→ Stored records:
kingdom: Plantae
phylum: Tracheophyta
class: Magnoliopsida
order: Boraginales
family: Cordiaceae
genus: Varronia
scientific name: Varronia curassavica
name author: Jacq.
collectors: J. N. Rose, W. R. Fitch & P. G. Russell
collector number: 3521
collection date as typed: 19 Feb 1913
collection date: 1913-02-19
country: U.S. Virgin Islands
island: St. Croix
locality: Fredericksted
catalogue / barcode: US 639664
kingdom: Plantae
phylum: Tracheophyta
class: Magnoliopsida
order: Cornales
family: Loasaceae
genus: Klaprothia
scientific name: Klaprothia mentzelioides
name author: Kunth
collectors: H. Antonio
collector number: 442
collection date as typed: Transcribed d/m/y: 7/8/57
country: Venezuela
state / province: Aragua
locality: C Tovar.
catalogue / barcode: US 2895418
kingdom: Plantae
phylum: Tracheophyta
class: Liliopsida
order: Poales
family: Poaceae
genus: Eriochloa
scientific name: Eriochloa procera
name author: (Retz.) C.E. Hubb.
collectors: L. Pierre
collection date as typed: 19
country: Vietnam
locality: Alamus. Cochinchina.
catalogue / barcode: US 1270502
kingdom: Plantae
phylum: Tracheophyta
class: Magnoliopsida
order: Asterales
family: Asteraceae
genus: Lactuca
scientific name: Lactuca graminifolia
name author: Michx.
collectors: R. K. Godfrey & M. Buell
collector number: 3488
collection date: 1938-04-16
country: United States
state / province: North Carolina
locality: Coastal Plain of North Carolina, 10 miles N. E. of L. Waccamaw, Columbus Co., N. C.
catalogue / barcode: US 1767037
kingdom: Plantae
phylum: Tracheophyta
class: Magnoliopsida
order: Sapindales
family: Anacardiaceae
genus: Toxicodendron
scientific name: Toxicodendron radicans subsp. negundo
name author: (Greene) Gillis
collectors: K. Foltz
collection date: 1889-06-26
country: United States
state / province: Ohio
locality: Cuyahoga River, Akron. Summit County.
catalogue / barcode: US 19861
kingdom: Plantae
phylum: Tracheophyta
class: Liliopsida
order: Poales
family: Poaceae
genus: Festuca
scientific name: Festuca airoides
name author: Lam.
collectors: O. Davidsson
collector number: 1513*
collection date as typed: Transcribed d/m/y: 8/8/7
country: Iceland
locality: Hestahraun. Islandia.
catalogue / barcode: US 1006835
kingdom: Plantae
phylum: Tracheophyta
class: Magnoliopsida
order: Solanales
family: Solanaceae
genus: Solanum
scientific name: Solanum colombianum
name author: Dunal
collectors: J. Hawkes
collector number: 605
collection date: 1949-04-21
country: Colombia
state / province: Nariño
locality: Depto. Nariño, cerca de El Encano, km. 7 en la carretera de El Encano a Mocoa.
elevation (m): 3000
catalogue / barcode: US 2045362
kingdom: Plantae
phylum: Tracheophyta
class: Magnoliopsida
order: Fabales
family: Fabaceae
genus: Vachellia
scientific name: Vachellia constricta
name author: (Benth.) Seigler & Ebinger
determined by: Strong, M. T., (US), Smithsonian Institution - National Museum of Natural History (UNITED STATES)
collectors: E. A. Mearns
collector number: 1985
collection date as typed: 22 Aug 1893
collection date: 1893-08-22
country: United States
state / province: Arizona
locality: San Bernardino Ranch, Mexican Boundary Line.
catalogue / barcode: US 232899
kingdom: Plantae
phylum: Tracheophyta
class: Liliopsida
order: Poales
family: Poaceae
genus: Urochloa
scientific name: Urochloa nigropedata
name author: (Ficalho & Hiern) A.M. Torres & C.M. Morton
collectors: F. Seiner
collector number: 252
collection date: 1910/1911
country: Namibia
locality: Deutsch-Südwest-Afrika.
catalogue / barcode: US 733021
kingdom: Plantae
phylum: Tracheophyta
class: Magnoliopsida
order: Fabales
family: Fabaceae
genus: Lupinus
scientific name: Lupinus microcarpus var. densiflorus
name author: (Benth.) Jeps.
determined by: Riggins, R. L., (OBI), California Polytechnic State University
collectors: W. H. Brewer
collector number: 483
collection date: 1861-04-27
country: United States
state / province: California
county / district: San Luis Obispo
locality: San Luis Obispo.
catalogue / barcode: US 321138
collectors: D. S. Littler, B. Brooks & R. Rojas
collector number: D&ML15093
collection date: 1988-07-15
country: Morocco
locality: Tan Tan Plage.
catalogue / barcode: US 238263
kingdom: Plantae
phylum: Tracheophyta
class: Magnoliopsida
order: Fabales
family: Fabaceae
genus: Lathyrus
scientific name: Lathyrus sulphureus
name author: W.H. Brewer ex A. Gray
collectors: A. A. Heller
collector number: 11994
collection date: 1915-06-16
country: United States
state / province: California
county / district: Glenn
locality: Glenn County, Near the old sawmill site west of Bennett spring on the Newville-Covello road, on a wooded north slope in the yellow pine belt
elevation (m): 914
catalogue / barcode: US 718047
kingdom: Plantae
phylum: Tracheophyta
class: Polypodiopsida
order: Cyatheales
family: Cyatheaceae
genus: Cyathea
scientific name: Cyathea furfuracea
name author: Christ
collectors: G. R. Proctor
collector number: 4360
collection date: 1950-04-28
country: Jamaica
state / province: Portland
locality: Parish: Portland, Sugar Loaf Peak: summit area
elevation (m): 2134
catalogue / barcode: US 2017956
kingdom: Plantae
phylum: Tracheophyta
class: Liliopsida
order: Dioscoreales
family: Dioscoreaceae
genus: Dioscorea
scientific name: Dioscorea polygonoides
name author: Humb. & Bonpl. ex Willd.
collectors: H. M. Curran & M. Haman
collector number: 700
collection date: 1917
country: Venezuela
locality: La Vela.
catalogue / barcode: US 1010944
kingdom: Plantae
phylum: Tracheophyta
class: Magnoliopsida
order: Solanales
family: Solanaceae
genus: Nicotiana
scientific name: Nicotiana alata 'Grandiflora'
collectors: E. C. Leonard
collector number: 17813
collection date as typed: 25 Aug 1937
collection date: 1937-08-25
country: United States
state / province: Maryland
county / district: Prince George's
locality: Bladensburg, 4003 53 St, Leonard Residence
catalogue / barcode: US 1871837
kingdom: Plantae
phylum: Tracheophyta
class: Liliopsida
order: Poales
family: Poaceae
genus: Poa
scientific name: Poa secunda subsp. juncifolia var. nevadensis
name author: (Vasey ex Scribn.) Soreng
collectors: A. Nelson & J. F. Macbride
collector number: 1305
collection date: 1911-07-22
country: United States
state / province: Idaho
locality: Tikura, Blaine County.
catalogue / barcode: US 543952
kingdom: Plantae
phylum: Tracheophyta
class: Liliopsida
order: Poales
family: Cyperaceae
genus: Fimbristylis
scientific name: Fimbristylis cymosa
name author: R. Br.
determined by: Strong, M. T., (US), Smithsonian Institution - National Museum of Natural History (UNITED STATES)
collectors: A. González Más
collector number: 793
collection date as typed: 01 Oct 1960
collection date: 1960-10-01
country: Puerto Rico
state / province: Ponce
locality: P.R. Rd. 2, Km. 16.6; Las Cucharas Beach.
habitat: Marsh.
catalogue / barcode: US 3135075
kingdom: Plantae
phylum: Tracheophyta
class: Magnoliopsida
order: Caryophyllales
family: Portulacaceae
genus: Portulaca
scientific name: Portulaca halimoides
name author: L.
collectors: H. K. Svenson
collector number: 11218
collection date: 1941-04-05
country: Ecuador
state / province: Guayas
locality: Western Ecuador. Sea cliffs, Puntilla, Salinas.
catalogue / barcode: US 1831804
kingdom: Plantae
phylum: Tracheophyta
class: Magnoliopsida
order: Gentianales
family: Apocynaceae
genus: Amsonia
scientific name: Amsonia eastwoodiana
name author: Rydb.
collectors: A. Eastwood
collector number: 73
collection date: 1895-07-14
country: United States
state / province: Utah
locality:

→ Stated problem: Reproduce the entries verbatim from their first line down through the line containing "collection date as typed: 19 Feb 1913", and include that line as well.

→ Exercise response:
kingdom: Plantae
phylum: Tracheophyta
class: Magnoliopsida
order: Boraginales
family: Cordiaceae
genus: Varronia
scientific name: Varronia curassavica
name author: Jacq.
collectors: J. N. Rose, W. R. Fitch & P. G. Russell
collector number: 3521
collection date as typed: 19 Feb 1913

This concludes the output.